The helmet is always simply carved, often with two faces, and is reminiscent of a mortar or pot. Such similarities are made explicit in the term for the helmet, tkiko ('pot'), alluding to it as a container of spiritual power and otherworldly force, ase. The eyes of one face are usually carved open, looking out to the world of the living, while those on the other are sealed, contemplating the realm of the divine and the ancestors. Much Yoruba ceremonial is concerned with the control and focusing of this divine force for the benefit of the community. The control and focusing of ase is a central theme throughout the different episodes that make up the Epa festival as well as apparently constituting a theme in other ceremonies in which Epa masks are used. The equestrian figures from episodes from the region's turbulent history incorporate representations of the channeling of ase to safeguard the conquering hero. Maternity figures invoke ase for increasing procreative abilities and fertility, while references to medicine also express the dependence of personal well-being on the judicial channeling of ase. Perhaps, then, the iconographic clue to the meaning of Epa masks is not to be found in their elaborate superstructures, but in the crude pot helmet itself as a manifestation of the efficacy of ase for communal and personal well-being.

==Ritual Context==
In north-west Yorubaland the Epa masks are kept by the head of a lineage or a town chief on behalf of the lineage or community.
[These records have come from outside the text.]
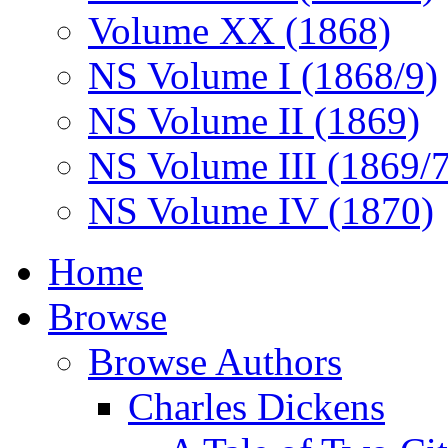
Volume XX (1868)
NS Volume I (1868/9)
NS Volume II (1869)
NS Volume III (1869/
NS Volume IV (1870)
Home
Browse
Browse Authors
Charles Dickens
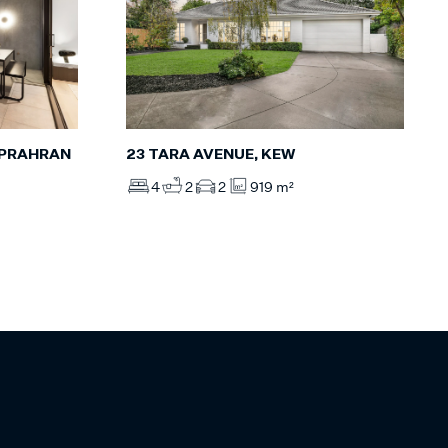
, PRAHRAN
23 TARA AVENUE, KEW
4
2
2
919 m²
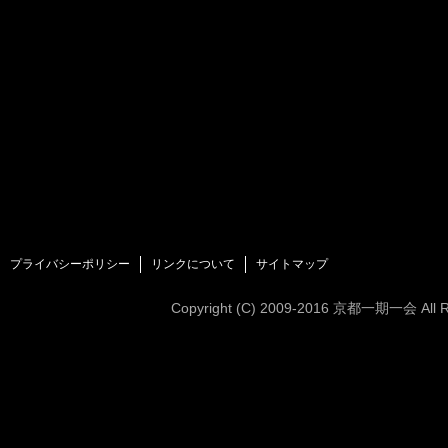
プライバシーポリシー
リンクについて
サイトマップ
Copyright (C)
2009-2016
京都一期一会 All Rig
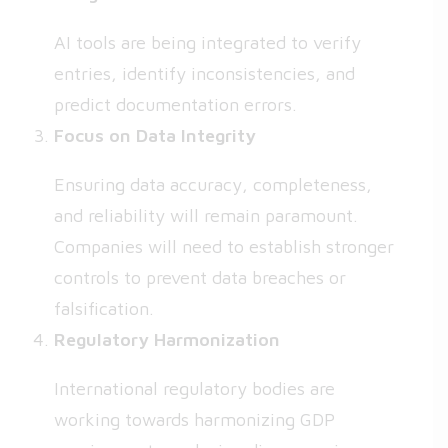
AI tools are being integrated to verify
entries, identify inconsistencies, and
predict documentation errors.
Focus on Data Integrity
Ensuring data accuracy, completeness,
and reliability will remain paramount.
Companies will need to establish stronger
controls to prevent data breaches or
falsification.
Regulatory Harmonization
International regulatory bodies are
working towards harmonizing GDP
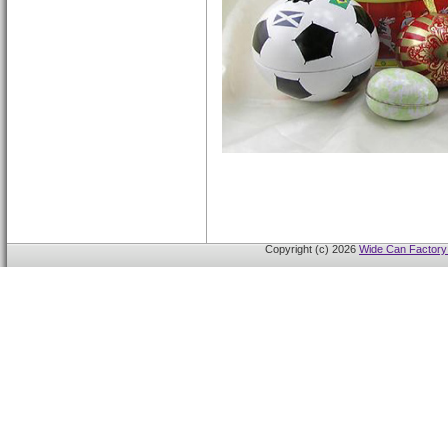
Copyright (c) 2026
Wide Can Factory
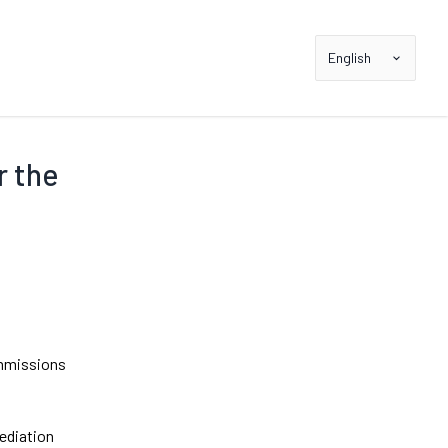
English
r the
ommissions
mediation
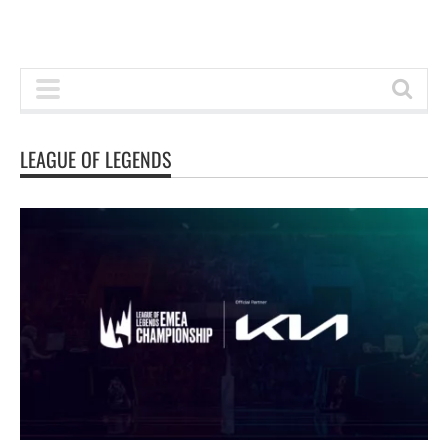
LEAGUE OF LEGENDS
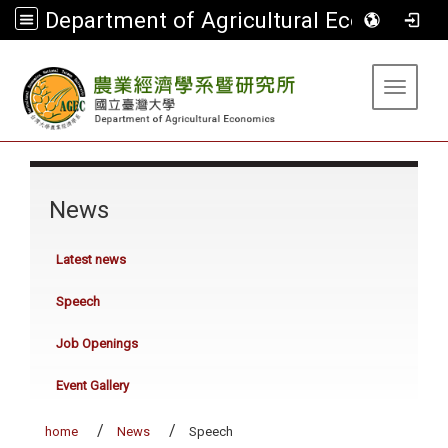
Department of Agricultural Economics
:::
Toggle 
:::
News
Latest news
Speech
Job Openings
Event Gallery
home
News
Speech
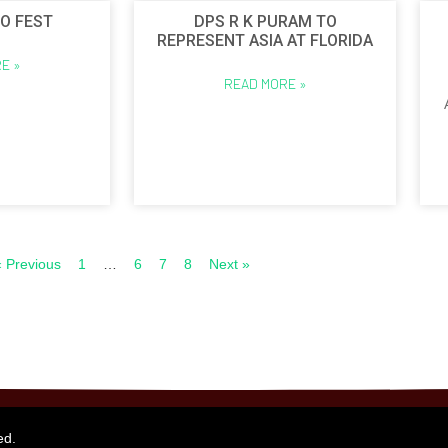
O FEST
DPS R K PURAM TO
REPRESENT ASIA AT FLORIDA
E »
READ MORE »
« Previous
1
…
6
7
8
Next »
ed.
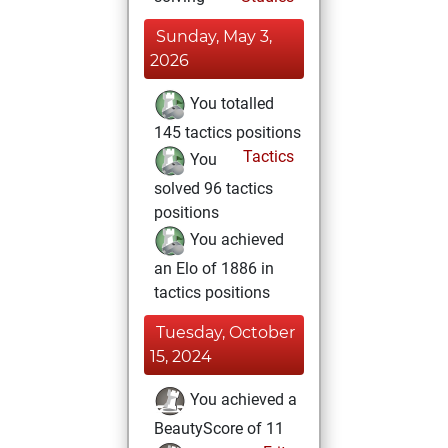
Sunday, May 3,
2026
You totalled
145 tactics positions
Tactics
You
solved 96 tactics
positions
You achieved
an Elo of 1886 in
tactics positions
Tuesday, October
15, 2024
You achieved a
BeautyScore of 11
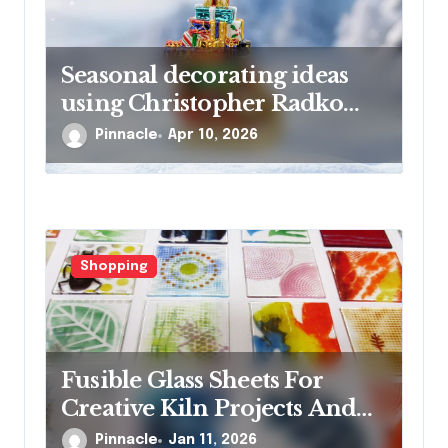
Seasonal decorating ideas
using Christopher Radko
glass ornaments collections
Pinnacle
Apr 10, 2026
Shopping
Fusible Glass Sheets For
Creative Kiln Projects And
Artistic Designs
Pinnacle
Jan 11, 2026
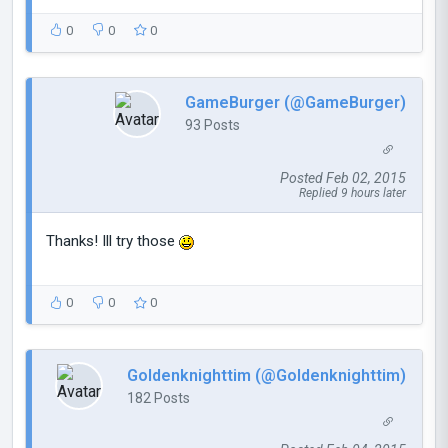
0
0
0
GameBurger (@GameBurger)
93 Posts
Posted Feb 02, 2015
Replied 9 hours later
Thanks! Ill try those
0
0
0
Goldenknighttim (@Goldenknighttim)
182 Posts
When in use they are choreographed as emerging from the bush, where they return once
the festival is completed. Offerings may be made to a mask before it is used or during the ceremony. According to Robert Thompson, 'the Epa cult stresses the transformation of young men into stalwart specimens
able to bear pain and shoulder heavy weight'. King Arowolo of lloro distinguished between the type of energy belonging to the cult of Elefon, concerned with ancestral spirits, and the cult of Epa, connected with the dignified, slow and patient masquerades of ancient men and culture heroes. While the Ekiti Yoruba share their principal deities with Yoruba from elsewhere, they also have many deities and masquerades peculiar to themselves, leading other fieldworkers to note that the distinction is less clear than Thompson suggested. In north-eastern Yorubaland, Epa and other masks are used in annual ceremonies, held in February or March in some places or as late as September in others to promote the fertility and well-being of the community. They also appear in Elefon festivals performed to celebrate the return of the warriors, to honor Ogun, the god of war and iron and to mark the growth of new crops. Elsewhere such masks were used in post-burial rites relating to titled men. In one fairly consistent episode in the festival the masquerader, supporting a mask which can often weigh 50 lbs or more, attempts to jump off a mound to augur the quality of the new year. A fall or loss of balance is read as a bad omen which may herald coming misfortune.

==Epa Masquerade==
Early writers interpreted Epa ceremonies as entirely focused on fertility. However, others have found the ceremonies to be equally concerned with warriors and the medicine God Osanyin, relating them to both physical and spiritual security. Ojo, following Carroll, has proposed that at one level the ceremonies incorporate the re-enactment of historical events. In a ceremony recorded by Heyden in lloro, Ekiti, masks surmounted by female figures were identified as the wives of the warrior Okotorojo, represented by an animal mask resembling a goat or antelope. Okotorojo, the principal figure in the festival, was chained to another man described as either having the duty to restrain the wild powers of the warrior or, paradoxically, as the representative of the power (ase) of Eleda, who always remains behind the warrior to render him invincible in battle.